=== Section Start ===
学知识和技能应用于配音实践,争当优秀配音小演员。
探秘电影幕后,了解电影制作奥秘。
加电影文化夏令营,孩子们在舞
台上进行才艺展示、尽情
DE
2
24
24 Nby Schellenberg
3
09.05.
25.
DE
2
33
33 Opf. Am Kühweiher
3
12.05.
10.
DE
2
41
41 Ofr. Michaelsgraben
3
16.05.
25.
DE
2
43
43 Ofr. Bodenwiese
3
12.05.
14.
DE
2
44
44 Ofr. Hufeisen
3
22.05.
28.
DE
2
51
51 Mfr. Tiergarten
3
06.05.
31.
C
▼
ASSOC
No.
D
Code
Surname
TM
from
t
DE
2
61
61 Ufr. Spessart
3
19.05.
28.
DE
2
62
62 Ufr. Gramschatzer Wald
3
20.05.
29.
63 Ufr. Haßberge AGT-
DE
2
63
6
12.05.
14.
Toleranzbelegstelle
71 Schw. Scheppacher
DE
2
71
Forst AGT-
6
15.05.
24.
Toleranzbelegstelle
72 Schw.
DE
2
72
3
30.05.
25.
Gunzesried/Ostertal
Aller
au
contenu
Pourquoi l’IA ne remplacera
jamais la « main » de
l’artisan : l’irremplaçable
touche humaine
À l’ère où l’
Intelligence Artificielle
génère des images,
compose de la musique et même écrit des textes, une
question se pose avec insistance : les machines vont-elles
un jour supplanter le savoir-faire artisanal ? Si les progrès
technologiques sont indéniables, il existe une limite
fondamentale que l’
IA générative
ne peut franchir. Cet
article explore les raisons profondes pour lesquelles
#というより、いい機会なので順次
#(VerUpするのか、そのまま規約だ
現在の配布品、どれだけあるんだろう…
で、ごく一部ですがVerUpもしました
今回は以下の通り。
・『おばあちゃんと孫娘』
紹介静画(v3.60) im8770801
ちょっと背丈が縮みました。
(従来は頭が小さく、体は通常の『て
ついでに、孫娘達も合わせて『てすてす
=== Section End ===
TASK STATEMENT → Every entry must be duplicated exactly as it stands.

ANSWER TO THIS PROBLEM →
学知识和技能应用于配音实践,争当优秀配音小演员。
探秘电影幕后,了解电影制作奥秘。
加电影文化夏令营,孩子们在舞
台上进行才艺展示、尽情
DE
2
24
24 Nby Schellenberg
3
09.05.
25.
DE
2
33
33 Opf. Am Kühweiher
3
12.05.
10.
DE
2
41
41 Ofr. Michaelsgraben
3
16.05.
25.
DE
2
43
43 Ofr. Bodenwiese
3
12.05.
14.
DE
2
44
44 Ofr. Hufeisen
3
22.05.
28.
DE
2
51
51 Mfr. Tiergarten
3
06.05.
31.
C
▼
ASSOC
No.
D
Code
Surname
TM
from
t
DE
2
61
61 Ufr. Spessart
3
19.05.
28.
DE
2
62
62 Ufr. Gramschatzer Wald
3
20.05.
29.
63 Ufr. Haßberge AGT-
DE
2
63
6
12.05.
14.
Toleranzbelegstelle
71 Schw. Scheppacher
DE
2
71
Forst AGT-
6
15.05.
24.
Toleranzbelegstelle
72 Schw.
DE
2
72
3
30.05.
25.
Gunzesried/Ostertal
Aller
au
contenu
Pourquoi l’IA ne remplacera
jamais la « main » de
l’artisan : l’irremplaçable
touche humaine
À l’ère où l’
Intelligence Artificielle
génère des images,
compose de la musique et même écrit des textes, une
question se pose avec insistance : les machines vont-elles
un jour supplanter le savoir-faire artisanal ? Si les progrès
technologiques sont indéniables, il existe une limite
fondamentale que l’
IA générative
ne peut franchir. Cet
article explore les raisons profondes pour lesquelles
#というより、いい機会なので順次
#(VerUpするのか、そのまま規約だ
現在の配布品、どれだけあるんだろう…
で、ごく一部ですがVerUpもしました
今回は以下の通り。
・『おばあちゃんと孫娘』
紹介静画(v3.60) im8770801
ちょっと背丈が縮みました。
(従来は頭が小さく、体は通常の『て
ついでに、孫娘達も合わせて『てすてす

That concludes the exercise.